- Based on: The Survivor by Thomas Keneally
- Written by: Thomas Keneally
- Directed by: Alan Burke
- Starring: Wynn Roberts Dinah Shearing Enid Lorimer Arthur Dignam
- Country of origin: Australia
- Original language: English

Production
- Cinematography: Peter Hendry
- Running time: 75 minutes
- Production company: ABC

Original release
- Network: ABC
- Release: 5 March 1972

= The Survivor (1972 film) =

1972 Australian film

The Survivor is a 1972 Australian television film based on the novel Thomas Keneally of the same name. The film was originally broadcast on ABC on 5 March 1972.

==Cast==
- Wynn Roberts
- Enid Lorimer as Belle Leeming, the widow
- Arthur Dignam
- Dinah Shearing
- Alastair Duncan

==Production==
Thomas Keneally adapted the script himself. It was his first screenplay and he enjoyed the experience so much he wrote other scripts for the ABC such as Essington and Behind the Legend.

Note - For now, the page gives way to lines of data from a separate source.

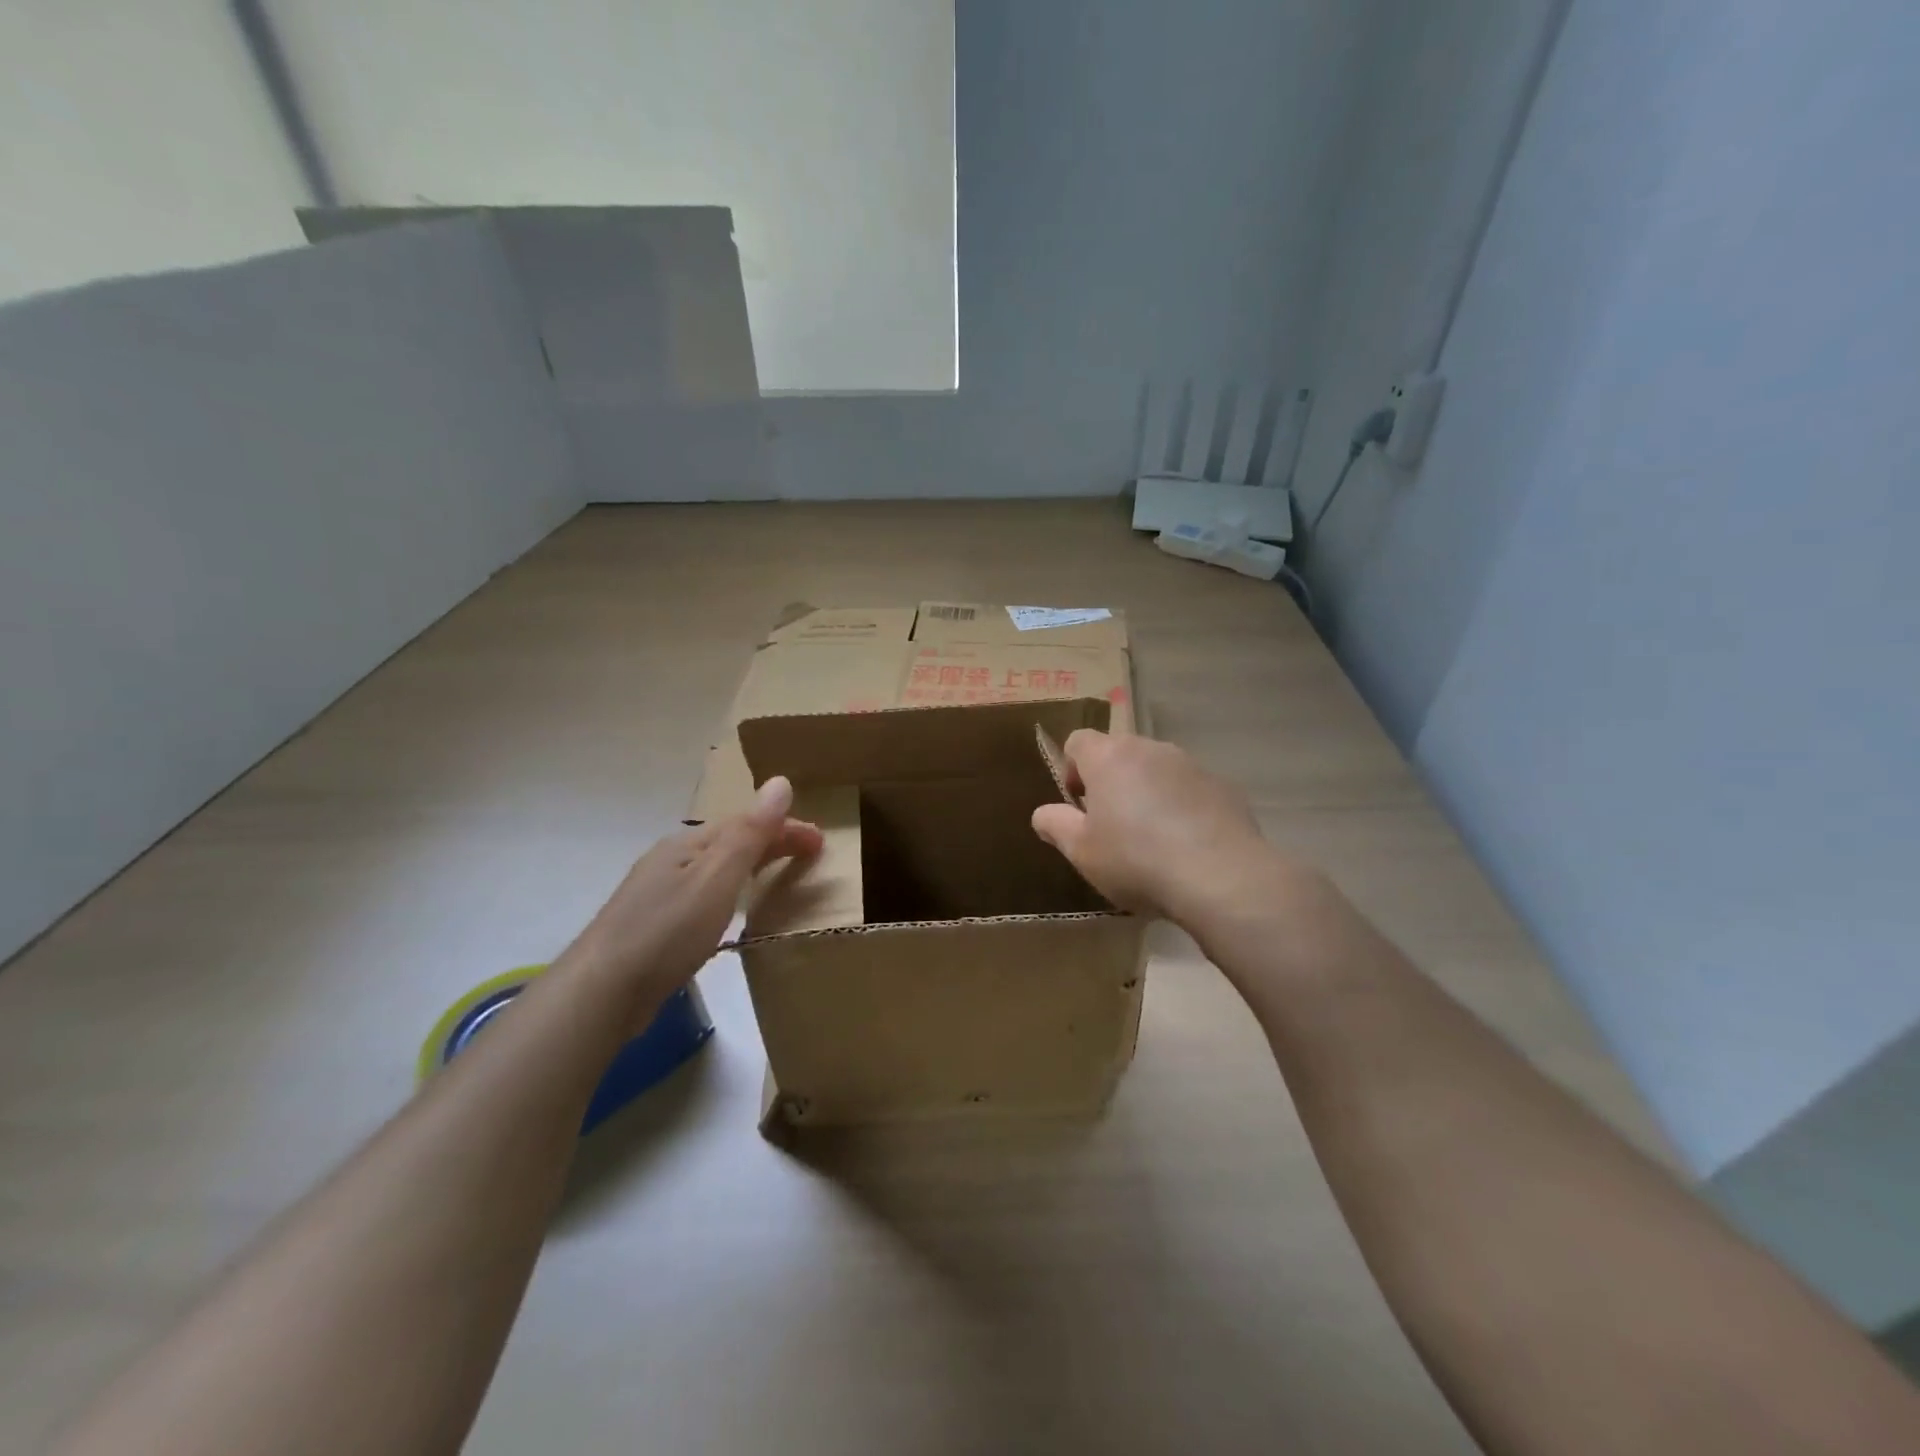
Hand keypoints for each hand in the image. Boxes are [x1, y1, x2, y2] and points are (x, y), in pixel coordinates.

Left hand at [561, 777, 822, 1001]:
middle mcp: (672, 860)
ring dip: (752, 865)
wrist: (601, 992)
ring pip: (717, 868)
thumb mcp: (717, 878)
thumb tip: (780, 782)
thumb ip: (750, 833)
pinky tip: (731, 912)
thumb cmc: (666, 931)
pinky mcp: (653, 924)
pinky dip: (731, 892)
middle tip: (810, 856)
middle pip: (731, 841)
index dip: (787, 828)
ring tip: (778, 877)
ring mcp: (658, 892)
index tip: (821, 843)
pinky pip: (705, 894)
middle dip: (772, 842)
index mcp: (689, 843)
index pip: (748, 823)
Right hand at [1030, 731, 1279, 923]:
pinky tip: (1185, 845)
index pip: (1078, 741)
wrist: (1220, 877)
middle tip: (1110, 825)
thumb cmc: (1136, 860)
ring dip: (1146, 792)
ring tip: (1151, 838)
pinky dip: (1181, 807)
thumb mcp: (1081, 852)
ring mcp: (1190, 764)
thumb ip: (1056, 826)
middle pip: (1119, 753)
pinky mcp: (1222, 786)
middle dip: (1110, 781)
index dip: (1071, 769)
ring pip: (1156, 770)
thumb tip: (1043, 813)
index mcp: (1109, 757)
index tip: (1078, 805)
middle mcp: (1149, 749)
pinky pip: (1189, 789)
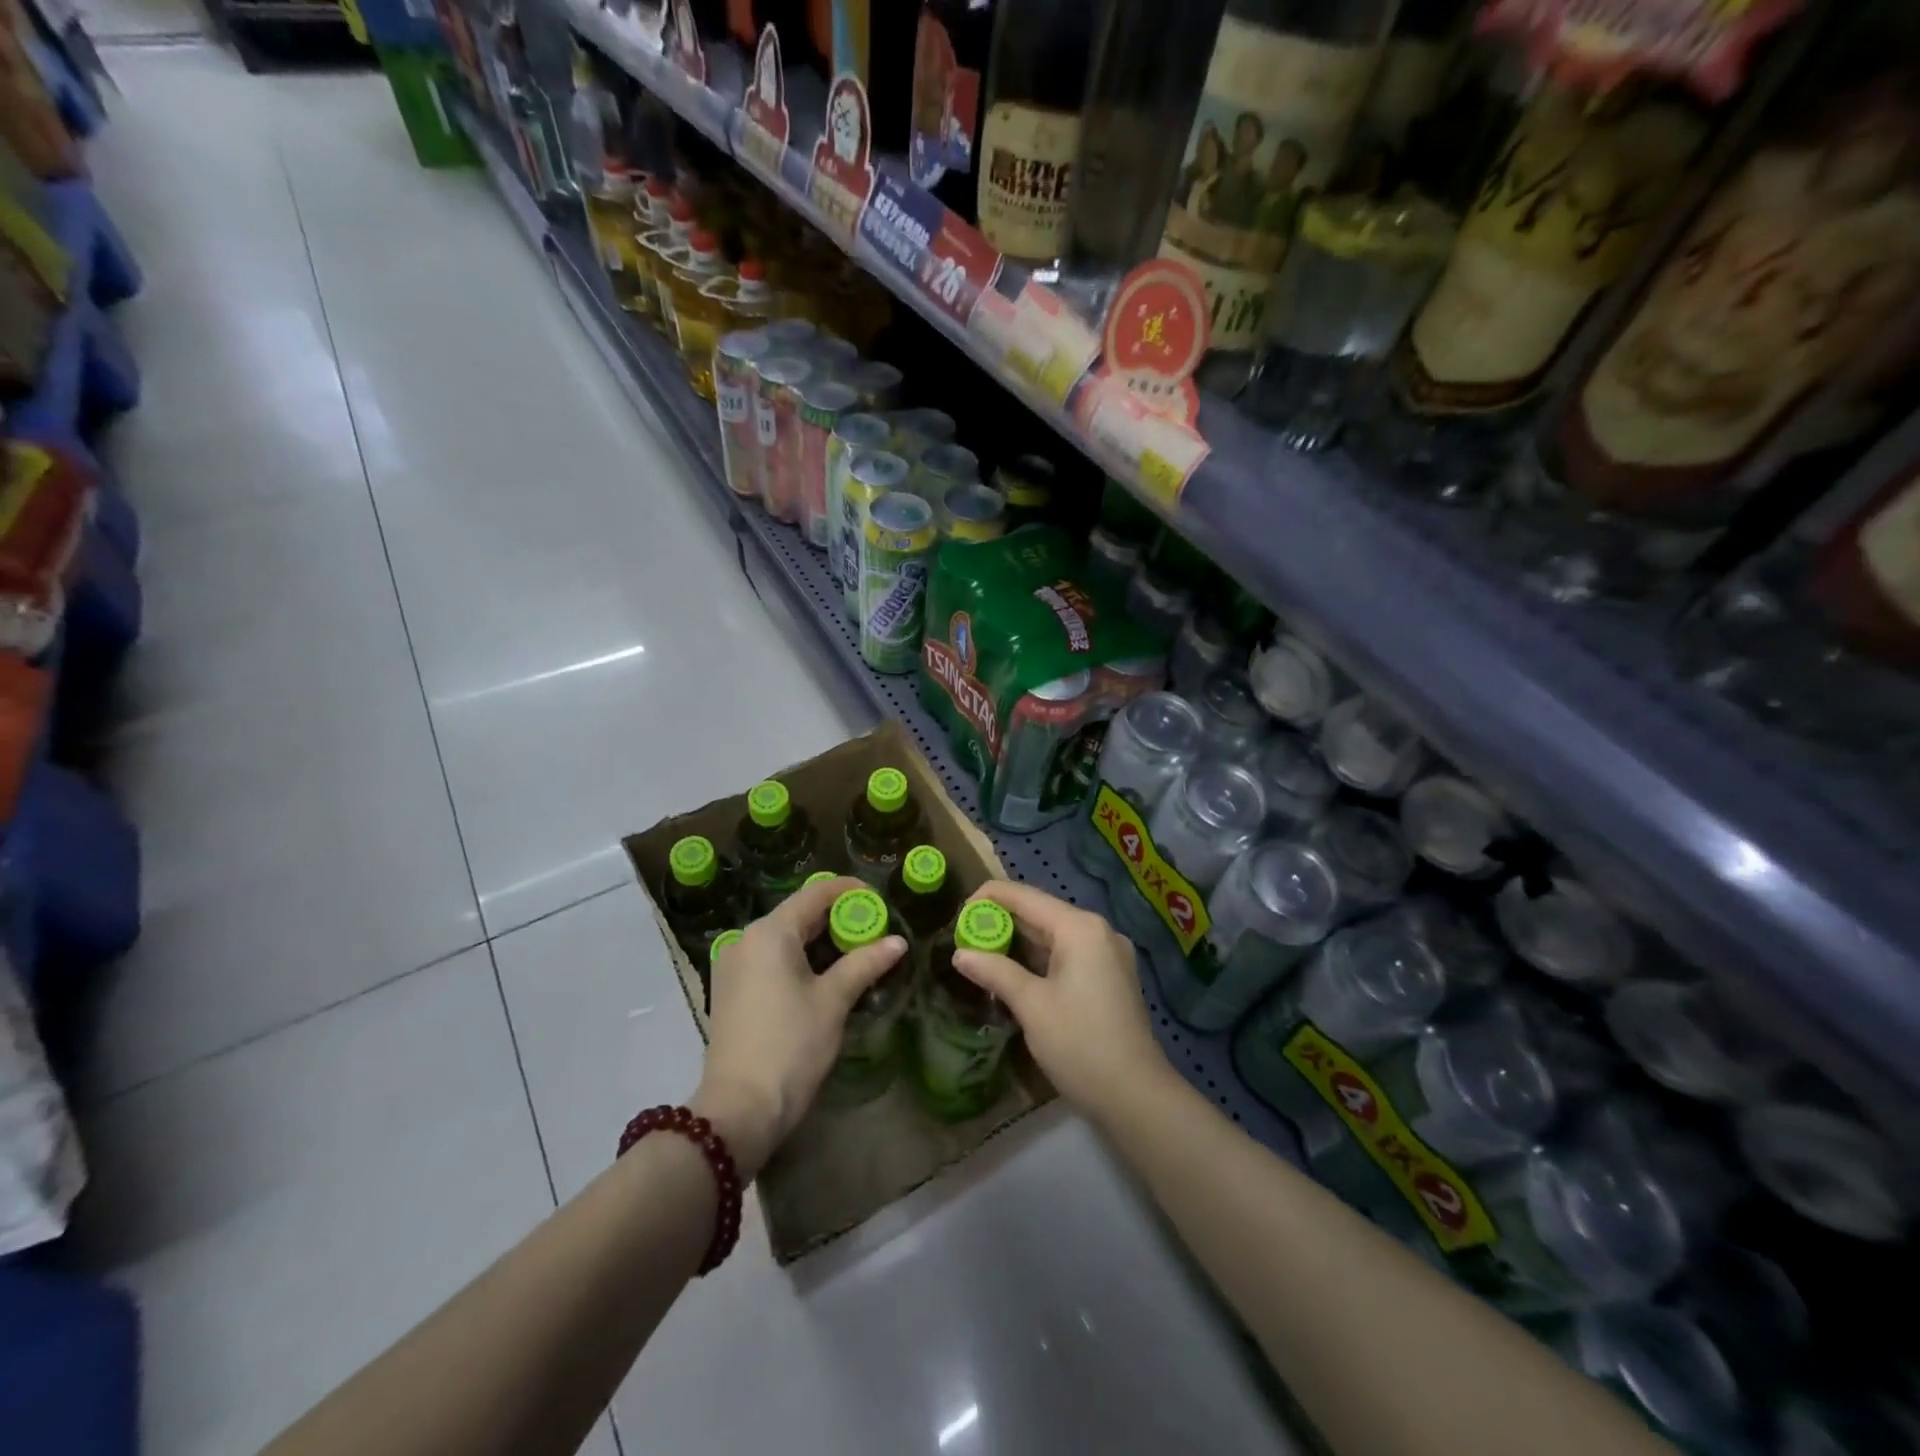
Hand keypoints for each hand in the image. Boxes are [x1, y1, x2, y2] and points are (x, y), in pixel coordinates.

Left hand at [693, 875, 904, 1178]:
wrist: (739, 1109)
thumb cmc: (791, 1046)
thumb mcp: (833, 1001)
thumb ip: (865, 963)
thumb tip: (898, 942)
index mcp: (770, 933)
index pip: (816, 893)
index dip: (850, 891)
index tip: (879, 900)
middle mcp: (746, 940)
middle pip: (798, 914)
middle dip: (837, 919)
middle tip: (874, 931)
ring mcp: (733, 966)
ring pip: (784, 939)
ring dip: (820, 942)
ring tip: (856, 954)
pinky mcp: (730, 990)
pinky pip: (770, 960)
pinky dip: (799, 960)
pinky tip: (823, 977)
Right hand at [952, 880, 1174, 1128]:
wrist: (1136, 1096)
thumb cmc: (1079, 1043)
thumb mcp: (1031, 1005)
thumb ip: (995, 972)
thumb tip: (960, 954)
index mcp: (1080, 928)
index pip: (1025, 896)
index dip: (988, 898)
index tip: (958, 914)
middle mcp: (1098, 931)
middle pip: (1041, 913)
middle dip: (1002, 922)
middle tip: (964, 937)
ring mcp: (1108, 954)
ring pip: (1054, 935)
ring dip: (1019, 943)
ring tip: (982, 954)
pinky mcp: (1111, 976)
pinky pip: (1068, 954)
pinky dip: (1040, 959)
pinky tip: (1015, 973)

The production was shot in Sydney. Director Alan Burke says Charles Russell was the main executive on it - he is credited as script editor although that does not give a guide as to the extent of his contribution. There was some location work done at Richmond Air Base.

John Cameron, head of drama at the ABC at the time, said the novel was bought by the ABC because it had won a prize. He later said "that was a terrible book and a dreadful script" but claims Charles Russell improved it with some script editing although he says Russell "wasn't very happy with it."

==Reception==
The Age thought the original novel was "one of the most tedious books ever published in Australia" but felt the television version "gripped the imagination as the book never could."

Burke later recalled, "I don't think I pulled it off. It was I think a bit inadequate... It just didn't add up somehow. I just didn't feel happy about it. Maybe it was partly the adaptation that Tom had said he tried the various styles, maybe that had something to do with the fact they didn't quite marry."